→ WHAT TO DO: Repeat every entry exactly. Leave nothing out.

→ RECORDS:
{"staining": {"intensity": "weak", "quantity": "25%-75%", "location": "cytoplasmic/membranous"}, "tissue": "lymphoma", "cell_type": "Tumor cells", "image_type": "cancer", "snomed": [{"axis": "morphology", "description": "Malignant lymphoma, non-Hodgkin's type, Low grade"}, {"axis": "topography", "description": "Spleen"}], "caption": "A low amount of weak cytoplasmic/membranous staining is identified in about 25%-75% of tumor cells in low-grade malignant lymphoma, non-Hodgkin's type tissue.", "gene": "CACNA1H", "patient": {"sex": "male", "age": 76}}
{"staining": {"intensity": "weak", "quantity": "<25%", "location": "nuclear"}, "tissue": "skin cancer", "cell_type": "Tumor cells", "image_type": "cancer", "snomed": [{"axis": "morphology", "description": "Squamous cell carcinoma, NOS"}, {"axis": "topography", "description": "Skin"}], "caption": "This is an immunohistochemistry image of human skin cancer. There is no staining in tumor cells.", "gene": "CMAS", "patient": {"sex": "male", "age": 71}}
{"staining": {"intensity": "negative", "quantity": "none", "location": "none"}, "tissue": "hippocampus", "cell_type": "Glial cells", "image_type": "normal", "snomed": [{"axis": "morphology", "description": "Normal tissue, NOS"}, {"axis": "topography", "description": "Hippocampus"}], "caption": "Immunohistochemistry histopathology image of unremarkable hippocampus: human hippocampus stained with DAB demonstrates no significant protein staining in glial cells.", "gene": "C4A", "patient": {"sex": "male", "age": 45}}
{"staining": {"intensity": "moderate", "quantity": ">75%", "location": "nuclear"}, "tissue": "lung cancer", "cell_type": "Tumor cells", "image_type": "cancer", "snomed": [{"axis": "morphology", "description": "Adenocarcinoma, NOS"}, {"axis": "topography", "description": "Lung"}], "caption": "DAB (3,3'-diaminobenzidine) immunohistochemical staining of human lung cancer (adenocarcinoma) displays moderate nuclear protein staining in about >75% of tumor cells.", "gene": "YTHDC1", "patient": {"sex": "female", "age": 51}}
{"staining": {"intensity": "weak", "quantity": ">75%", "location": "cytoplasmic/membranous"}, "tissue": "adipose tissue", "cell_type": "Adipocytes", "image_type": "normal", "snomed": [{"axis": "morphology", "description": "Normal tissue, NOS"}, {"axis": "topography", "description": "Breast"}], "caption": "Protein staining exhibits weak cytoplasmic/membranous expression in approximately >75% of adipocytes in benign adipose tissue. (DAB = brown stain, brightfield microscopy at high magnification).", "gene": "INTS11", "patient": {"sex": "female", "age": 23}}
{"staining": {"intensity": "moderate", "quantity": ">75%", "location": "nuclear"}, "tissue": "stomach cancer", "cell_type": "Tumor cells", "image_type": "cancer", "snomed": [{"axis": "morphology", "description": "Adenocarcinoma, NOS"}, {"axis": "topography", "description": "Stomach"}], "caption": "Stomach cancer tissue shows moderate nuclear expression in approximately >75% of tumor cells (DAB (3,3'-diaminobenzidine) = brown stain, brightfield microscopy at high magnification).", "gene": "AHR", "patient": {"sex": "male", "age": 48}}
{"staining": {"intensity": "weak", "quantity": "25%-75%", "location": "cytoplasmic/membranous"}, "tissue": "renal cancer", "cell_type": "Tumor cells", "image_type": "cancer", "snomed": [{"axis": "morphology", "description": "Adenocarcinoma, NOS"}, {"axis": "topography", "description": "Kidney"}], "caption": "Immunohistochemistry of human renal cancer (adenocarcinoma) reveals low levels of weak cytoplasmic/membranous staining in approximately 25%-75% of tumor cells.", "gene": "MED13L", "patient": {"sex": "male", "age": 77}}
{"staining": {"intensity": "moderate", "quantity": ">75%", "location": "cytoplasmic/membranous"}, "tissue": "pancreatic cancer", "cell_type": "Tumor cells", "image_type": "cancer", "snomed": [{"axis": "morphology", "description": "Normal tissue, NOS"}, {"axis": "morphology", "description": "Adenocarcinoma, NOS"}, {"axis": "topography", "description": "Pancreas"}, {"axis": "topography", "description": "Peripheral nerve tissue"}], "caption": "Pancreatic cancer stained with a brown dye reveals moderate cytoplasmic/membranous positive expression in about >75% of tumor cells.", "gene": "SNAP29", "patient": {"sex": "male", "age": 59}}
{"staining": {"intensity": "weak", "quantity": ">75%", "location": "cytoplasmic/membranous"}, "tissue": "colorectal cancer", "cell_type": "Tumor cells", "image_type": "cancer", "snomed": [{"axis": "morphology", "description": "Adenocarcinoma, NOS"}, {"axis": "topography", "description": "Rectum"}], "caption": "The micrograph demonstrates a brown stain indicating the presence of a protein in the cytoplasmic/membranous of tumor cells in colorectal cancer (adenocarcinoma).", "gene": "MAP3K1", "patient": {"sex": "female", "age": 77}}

→ THE ANSWER:
{"staining": {"intensity": "weak", "quantity": "25%-75%", "location": "cytoplasmic/membranous"}, "tissue": "lymphoma", "cell_type": "Tumor cells", "image_type": "cancer", "snomed": [{"axis": "morphology", "description": "Malignant lymphoma, non-Hodgkin's type, Low grade"}, {"axis": "topography", "description": "Spleen"}], "caption": "A low amount of weak cytoplasmic/membranous staining is identified in about 25%-75% of tumor cells in low-grade malignant lymphoma, non-Hodgkin's type tissue.", "gene": "CACNA1H", "patient": {"sex": "male", "age": 76}}
{"staining": {"intensity": "weak", "quantity": "<25%", "location": "nuclear"}, "tissue": "skin cancer", "cell_type": "Tumor cells", "image_type": "cancer", "snomed": [{"axis": "morphology", "description": "Squamous cell carcinoma, NOS"}, {"axis": "topography", "description": "Skin"}], "caption": "This is an immunohistochemistry image of human skin cancer. There is no staining in tumor cells.", "gene": "CMAS", "patient": {"sex": "male", "age": 71}}
{"staining": {"intensity": "negative", "quantity": "none", "location": "none"}, "tissue": "hippocampus", "cell_type": "Glial cells", "image_type": "normal", "snomed": [{"axis": "morphology", "description": "Normal tissue, NOS"}, {"axis": "topography", "description": "Hippocampus"}], "caption": "Immunohistochemistry histopathology image of unremarkable hippocampus: human hippocampus stained with DAB demonstrates no significant protein staining in glial cells.", "gene": "C4A", "patient": {"sex": "male", "age": 45}}
{"staining": {"intensity": "moderate", "quantity": ">75%", "location": "nuclear"}, "tissue": "lung cancer", "cell_type": "Tumor cells", "image_type": "cancer", "snomed": [{"axis": "morphology", "description": "Adenocarcinoma, NOS"}, {"axis": "topography", "description": "Lung"}], "caption": "DAB (3,3'-diaminobenzidine) immunohistochemical staining of human lung cancer (adenocarcinoma) displays moderate nuclear protein staining in about >75% of tumor cells.", "gene": "YTHDC1", "patient": {"sex": "female", "age": 51}}
{"staining": {"intensity": "weak", "quantity": ">75%", "location": "cytoplasmic/membranous"}, "tissue": "adipose tissue", "cell_type": "Adipocytes", "image_type": "normal", "snomed": [{"axis": "morphology", "description": "Normal tissue, NOS"}, {"axis": "topography", "description": "Breast"}], "caption": "Protein staining exhibits weak cytoplasmic/membranous expression in approximately >75% of adipocytes in benign adipose tissue. (DAB = brown stain, brightfield microscopy at high magnification).", "gene": "INTS11", "patient": {"sex": "female", "age": 23}}
{"staining": {"intensity": "moderate", "quantity": ">75%", "location": "nuclear"}, "tissue": "stomach cancer", "cell_type": "Tumor cells", "image_type": "cancer", "snomed": [{"axis": "morphology", "description": "Adenocarcinoma, NOS"}, {"axis": "topography", "description": "Stomach"}], "caption": "Stomach cancer tissue shows moderate nuclear expression in approximately >75% of tumor cells (DAB (3,3'-diaminobenzidine) = brown stain, brightfield microscopy at high magnification).", "gene": "AHR", "patient": {"sex": "male", "age": 48}}
{"staining": {"intensity": "weak", "quantity": "25%-75%", "location": "cytoplasmic/membranous"}, "tissue": "renal cancer", "cell_type": "Tumor cells", "image_type": "cancer", "snomed": [{"axis": "morphology", "description": "Adenocarcinoma, NOS"}, {"axis": "topography", "description": "Kidney"}], "caption": "Immunohistochemistry of human renal cancer (adenocarcinoma) reveals low levels of weak cytoplasmic/membranous staining in approximately 25%-75% of tumor cells.", "gene": "MED13L", "patient": {"sex": "male", "age": 77}}
{"staining": {"intensity": "moderate", "quantity": ">75%", "location": "cytoplasmic/membranous"}, "tissue": "pancreatic cancer", "cell_type": "Tumor cells", "image_type": "cancer", "snomed": [{"axis": "morphology", "description": "Normal tissue, NOS"}, {"axis": "morphology", "description": "Adenocarcinoma, NOS"}, {"axis": "topography", "description": "Pancreas"}, {"axis": "topography", "description": "Peripheral nerve tissue"}], "caption": "Pancreatic cancer stained with a brown dye reveals moderate cytoplasmic/membranous positive expression in about >75% of tumor cells.", "gene": "SNAP29", "patient": {"sex": "male", "age": 59}}
{"staining": {"intensity": "weak", "quantity": ">75%", "location": "cytoplasmic/membranous"}, "tissue": "colorectal cancer", "cell_type": "Tumor cells", "image_type": "cancer", "snomed": [{"axis": "morphology", "description": "Adenocarcinoma, NOS"}, {"axis": "topography", "description": "Rectum"}], "caption": "The micrograph demonstrates a brown stain indicating the presence of a protein in the cytoplasmic/membranous of tumor cells in colorectal cancer (adenocarcinoma).", "gene": "MAP3K1", "patient": {"sex": "female", "age": 77}}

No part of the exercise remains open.